Try it :: Print the lines that run from the line with "is no significant" to the line with "of normal stomach", keeping both end lines, exactly as they appear in the entries below, and nothing else.

[Start of Attachment]

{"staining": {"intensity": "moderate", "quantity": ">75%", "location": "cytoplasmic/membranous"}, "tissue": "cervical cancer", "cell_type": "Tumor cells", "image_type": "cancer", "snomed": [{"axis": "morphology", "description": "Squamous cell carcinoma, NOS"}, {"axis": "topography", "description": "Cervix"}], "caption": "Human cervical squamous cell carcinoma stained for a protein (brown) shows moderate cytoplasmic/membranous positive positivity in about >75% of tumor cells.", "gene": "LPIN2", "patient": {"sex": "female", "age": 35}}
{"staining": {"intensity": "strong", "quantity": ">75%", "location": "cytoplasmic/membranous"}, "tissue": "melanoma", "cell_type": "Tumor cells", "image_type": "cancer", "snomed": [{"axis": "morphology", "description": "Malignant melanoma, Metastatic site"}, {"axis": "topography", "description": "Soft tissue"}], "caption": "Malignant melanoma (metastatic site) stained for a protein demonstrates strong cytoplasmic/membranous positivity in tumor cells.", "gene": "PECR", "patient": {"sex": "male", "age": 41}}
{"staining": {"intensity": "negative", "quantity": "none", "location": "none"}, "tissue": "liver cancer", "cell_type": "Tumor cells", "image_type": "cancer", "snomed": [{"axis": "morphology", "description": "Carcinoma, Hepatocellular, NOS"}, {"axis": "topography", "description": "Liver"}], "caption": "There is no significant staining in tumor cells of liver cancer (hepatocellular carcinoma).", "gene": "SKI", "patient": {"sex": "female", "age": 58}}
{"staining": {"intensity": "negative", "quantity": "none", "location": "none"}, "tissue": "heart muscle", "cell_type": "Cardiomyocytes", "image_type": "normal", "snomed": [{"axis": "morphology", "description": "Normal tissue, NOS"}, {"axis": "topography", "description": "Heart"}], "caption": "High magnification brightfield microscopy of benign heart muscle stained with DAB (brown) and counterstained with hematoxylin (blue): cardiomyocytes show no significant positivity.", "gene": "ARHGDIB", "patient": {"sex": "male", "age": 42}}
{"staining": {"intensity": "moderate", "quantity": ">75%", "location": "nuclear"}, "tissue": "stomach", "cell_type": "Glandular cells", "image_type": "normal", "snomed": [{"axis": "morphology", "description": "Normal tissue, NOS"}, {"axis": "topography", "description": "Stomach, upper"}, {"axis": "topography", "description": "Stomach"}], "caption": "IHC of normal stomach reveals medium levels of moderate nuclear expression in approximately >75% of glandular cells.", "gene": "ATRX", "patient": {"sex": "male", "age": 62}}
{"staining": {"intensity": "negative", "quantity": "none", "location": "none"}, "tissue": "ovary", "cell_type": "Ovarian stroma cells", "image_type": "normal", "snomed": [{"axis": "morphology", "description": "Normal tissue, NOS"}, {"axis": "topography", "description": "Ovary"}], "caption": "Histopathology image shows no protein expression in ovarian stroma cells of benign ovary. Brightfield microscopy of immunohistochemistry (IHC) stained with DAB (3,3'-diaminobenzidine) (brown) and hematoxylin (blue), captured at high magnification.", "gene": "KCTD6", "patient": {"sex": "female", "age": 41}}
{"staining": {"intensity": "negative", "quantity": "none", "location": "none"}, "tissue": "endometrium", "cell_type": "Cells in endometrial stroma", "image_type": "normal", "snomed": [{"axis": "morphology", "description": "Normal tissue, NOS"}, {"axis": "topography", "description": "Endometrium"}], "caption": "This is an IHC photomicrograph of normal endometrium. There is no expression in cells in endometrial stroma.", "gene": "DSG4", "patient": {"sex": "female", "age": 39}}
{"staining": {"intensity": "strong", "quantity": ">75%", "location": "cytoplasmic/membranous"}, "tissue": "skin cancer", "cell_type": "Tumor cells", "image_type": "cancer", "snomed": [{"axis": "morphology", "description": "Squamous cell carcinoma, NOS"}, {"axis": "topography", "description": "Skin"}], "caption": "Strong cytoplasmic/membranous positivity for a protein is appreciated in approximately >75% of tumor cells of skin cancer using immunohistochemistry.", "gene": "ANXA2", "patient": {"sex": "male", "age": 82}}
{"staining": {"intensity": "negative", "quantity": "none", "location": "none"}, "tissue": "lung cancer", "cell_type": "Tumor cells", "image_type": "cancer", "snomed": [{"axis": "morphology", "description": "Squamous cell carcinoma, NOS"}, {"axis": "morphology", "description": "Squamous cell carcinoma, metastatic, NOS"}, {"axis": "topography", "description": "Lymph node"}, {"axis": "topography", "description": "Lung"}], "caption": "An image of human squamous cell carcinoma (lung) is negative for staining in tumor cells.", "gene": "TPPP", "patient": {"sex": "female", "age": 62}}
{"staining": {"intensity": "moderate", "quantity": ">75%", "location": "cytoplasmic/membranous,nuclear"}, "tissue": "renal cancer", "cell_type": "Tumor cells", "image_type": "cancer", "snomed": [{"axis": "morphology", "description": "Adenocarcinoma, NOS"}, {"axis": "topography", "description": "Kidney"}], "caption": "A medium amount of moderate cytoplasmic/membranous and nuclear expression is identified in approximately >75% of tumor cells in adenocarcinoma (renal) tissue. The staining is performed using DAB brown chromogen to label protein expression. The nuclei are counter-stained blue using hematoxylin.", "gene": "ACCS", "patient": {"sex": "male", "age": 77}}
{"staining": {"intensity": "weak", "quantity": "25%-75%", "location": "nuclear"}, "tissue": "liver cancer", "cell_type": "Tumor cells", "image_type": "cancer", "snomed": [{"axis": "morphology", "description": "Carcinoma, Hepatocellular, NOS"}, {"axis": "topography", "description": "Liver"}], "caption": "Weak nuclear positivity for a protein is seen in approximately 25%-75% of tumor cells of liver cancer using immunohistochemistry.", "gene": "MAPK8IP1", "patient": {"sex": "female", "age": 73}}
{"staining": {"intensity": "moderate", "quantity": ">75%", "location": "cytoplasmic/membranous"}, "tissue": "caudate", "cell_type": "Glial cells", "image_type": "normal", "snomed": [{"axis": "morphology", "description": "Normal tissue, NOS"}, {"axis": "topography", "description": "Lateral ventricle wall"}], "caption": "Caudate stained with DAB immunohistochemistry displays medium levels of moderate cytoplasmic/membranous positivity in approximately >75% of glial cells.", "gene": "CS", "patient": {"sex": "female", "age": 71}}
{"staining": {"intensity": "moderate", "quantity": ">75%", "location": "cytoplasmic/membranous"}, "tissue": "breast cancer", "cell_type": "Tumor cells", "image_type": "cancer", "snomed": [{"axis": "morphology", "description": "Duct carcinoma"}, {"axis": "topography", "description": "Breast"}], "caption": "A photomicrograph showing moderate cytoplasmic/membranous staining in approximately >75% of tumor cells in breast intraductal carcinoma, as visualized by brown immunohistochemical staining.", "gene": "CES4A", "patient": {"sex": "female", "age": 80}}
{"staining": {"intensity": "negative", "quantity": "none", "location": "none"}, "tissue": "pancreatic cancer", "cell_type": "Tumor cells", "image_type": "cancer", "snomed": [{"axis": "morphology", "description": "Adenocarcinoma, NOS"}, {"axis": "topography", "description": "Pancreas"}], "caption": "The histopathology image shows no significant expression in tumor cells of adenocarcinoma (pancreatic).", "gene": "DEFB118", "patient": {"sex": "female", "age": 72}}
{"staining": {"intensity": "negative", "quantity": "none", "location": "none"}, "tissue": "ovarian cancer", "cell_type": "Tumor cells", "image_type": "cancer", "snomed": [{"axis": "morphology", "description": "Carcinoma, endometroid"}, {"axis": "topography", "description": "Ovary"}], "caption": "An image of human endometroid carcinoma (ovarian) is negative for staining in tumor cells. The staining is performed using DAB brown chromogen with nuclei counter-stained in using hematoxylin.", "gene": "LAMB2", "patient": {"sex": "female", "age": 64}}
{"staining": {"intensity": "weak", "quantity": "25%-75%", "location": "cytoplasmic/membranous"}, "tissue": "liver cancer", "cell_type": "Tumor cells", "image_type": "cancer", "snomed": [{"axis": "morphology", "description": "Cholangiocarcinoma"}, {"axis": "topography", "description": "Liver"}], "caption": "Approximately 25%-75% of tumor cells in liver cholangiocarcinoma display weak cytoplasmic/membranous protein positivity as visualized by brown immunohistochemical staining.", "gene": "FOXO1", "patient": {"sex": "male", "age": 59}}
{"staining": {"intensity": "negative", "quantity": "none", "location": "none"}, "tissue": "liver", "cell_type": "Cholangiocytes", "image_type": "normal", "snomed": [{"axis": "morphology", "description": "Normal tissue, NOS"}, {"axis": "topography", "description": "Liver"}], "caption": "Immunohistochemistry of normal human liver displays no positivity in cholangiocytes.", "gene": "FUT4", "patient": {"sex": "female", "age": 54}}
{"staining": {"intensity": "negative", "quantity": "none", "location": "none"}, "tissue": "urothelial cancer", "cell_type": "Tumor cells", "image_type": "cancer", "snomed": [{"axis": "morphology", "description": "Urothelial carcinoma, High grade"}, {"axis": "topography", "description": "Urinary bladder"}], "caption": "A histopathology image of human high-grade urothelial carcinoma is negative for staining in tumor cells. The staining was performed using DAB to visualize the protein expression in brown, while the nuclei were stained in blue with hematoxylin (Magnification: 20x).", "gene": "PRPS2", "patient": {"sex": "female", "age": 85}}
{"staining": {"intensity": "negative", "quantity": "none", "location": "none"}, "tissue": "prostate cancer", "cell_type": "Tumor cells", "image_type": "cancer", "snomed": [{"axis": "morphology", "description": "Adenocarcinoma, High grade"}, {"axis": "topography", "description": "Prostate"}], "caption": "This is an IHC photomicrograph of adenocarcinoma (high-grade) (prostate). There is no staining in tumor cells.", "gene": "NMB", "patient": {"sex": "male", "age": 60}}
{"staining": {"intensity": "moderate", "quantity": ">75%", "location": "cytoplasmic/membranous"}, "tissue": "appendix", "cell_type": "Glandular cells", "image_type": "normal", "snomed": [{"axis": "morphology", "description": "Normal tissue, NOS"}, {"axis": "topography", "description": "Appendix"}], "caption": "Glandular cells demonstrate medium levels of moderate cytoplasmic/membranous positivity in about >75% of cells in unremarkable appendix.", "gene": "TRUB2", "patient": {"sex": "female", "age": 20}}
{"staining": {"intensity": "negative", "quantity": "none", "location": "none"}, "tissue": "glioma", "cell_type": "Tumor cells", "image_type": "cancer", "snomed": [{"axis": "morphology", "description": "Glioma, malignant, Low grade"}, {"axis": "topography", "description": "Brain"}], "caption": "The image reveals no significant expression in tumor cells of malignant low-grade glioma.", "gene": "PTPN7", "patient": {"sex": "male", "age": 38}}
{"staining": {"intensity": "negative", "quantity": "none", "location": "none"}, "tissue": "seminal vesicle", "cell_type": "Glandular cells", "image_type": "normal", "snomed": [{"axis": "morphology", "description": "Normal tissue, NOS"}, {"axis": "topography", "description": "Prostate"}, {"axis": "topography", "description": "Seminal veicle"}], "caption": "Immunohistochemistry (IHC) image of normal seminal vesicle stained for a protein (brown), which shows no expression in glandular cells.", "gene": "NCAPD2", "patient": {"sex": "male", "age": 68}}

[End of Attachment]

Answer below ::
{"staining": {"intensity": "negative", "quantity": "none", "location": "none"}, "tissue": "liver cancer", "cell_type": "Tumor cells", "image_type": "cancer", "snomed": [{"axis": "morphology", "description": "Carcinoma, Hepatocellular, NOS"}, {"axis": "topography", "description": "Liver"}], "caption": "There is no significant staining in tumor cells of liver cancer (hepatocellular carcinoma).", "gene": "SKI", "patient": {"sex": "female", "age": 58}}
{"staining": {"intensity": "negative", "quantity": "none", "location": "none"}, "tissue": "heart muscle", "cell_type": "Cardiomyocytes", "image_type": "normal", "snomed": [{"axis": "morphology", "description": "Normal tissue, NOS"}, {"axis": "topography", "description": "Heart"}], "caption": "High magnification brightfield microscopy of benign heart muscle stained with DAB (brown) and counterstained with hematoxylin (blue): cardiomyocytes show no significant positivity.", "gene": "ARHGDIB", "patient": {"sex": "male", "age": 42}}
{"staining": {"intensity": "moderate", "quantity": ">75%", "location": "nuclear"}, "tissue": "stomach", "cell_type": "Glandular cells", "image_type": "normal", "snomed": [{"axis": "morphology", "description": "Normal tissue, NOS"}, {"axis": "topography", "description": "Stomach, upper"}, {"axis": "topography", "description": "Stomach"}], "caption": "IHC of normal stomach reveals medium levels of moderate nuclear expression in approximately >75% of glandular cells.", "gene": "ATRX", "patient": {"sex": "male", "age": 62}}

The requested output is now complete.